A day after having his resignation declined, Darmanin seems to have bounced back, for now. On a visit to a police station in the southeastern suburbs of Paris, Darmanin said Tuesday that “whatever path we take”, he wanted “firm measures” to be put in place by the end of the year.

But his contortions throughout the process have left a lasting impression. After expressing satisfaction with the Senate’s version which bore little resemblance to the initial bill, Darmanin had enthusiastically welcomed the version the National Assembly commission extensively revised – prompting critics to describe him as fickle.  

On Tuesday, Les Républicains party chief Eric Ciotti said he would like to work with Prime Minister Élizabeth Borne on the immigration law moving forward, suggesting his party had lost faith in the interior minister.   

“How can we talk to someone (Darmanin) who constantly insults us? It is up to the prime minister to lead this discussion,” he told Europe 1.  
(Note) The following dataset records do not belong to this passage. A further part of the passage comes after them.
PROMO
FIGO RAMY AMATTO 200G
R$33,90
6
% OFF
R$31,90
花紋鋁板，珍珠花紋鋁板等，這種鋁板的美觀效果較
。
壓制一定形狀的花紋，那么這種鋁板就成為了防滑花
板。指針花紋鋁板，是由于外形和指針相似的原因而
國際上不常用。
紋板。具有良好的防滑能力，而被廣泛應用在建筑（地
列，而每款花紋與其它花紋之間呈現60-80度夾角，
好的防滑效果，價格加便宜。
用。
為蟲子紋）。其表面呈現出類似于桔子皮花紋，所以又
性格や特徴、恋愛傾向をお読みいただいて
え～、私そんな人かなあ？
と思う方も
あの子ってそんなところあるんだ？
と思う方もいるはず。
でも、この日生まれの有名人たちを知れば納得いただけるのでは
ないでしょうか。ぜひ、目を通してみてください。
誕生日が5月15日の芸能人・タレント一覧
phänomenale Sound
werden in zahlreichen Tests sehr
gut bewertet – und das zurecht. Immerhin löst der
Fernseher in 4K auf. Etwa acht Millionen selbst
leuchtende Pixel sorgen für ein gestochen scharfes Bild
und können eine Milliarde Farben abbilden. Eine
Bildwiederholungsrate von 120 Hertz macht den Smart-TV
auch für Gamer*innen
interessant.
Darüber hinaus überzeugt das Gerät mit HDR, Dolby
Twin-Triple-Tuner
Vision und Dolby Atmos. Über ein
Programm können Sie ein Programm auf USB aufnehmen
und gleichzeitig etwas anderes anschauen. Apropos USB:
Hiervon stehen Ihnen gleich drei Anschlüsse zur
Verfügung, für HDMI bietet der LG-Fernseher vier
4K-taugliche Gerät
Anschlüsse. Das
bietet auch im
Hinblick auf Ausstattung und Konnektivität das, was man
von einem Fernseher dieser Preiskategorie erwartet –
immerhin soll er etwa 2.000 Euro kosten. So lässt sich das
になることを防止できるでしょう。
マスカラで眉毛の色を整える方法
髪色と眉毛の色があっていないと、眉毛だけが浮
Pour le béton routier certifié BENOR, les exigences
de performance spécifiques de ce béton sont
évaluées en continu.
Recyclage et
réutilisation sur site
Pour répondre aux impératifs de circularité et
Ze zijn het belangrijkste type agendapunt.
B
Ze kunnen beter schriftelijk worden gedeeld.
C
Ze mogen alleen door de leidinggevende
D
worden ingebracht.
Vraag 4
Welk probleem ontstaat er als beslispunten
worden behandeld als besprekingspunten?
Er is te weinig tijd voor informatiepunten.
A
If the new special joint commission fails to reach a breakthrough, it will pose a significant challenge for Borne and her government. If she still intends to adopt the bill, she may find herself compelled to use Article 49.3 – a controversial provision in the French constitution that allows the executive to bypass the National Assembly to pass a law. 

Triggering Article 49.3 for the 21st time in only 18 months would raise the political stakes even higher, particularly after the administration’s controversial use of it in the spring to pass pension reform occasioned protests and disruptive strikes across France that garnered the world’s attention.

This article was adapted from the original in French.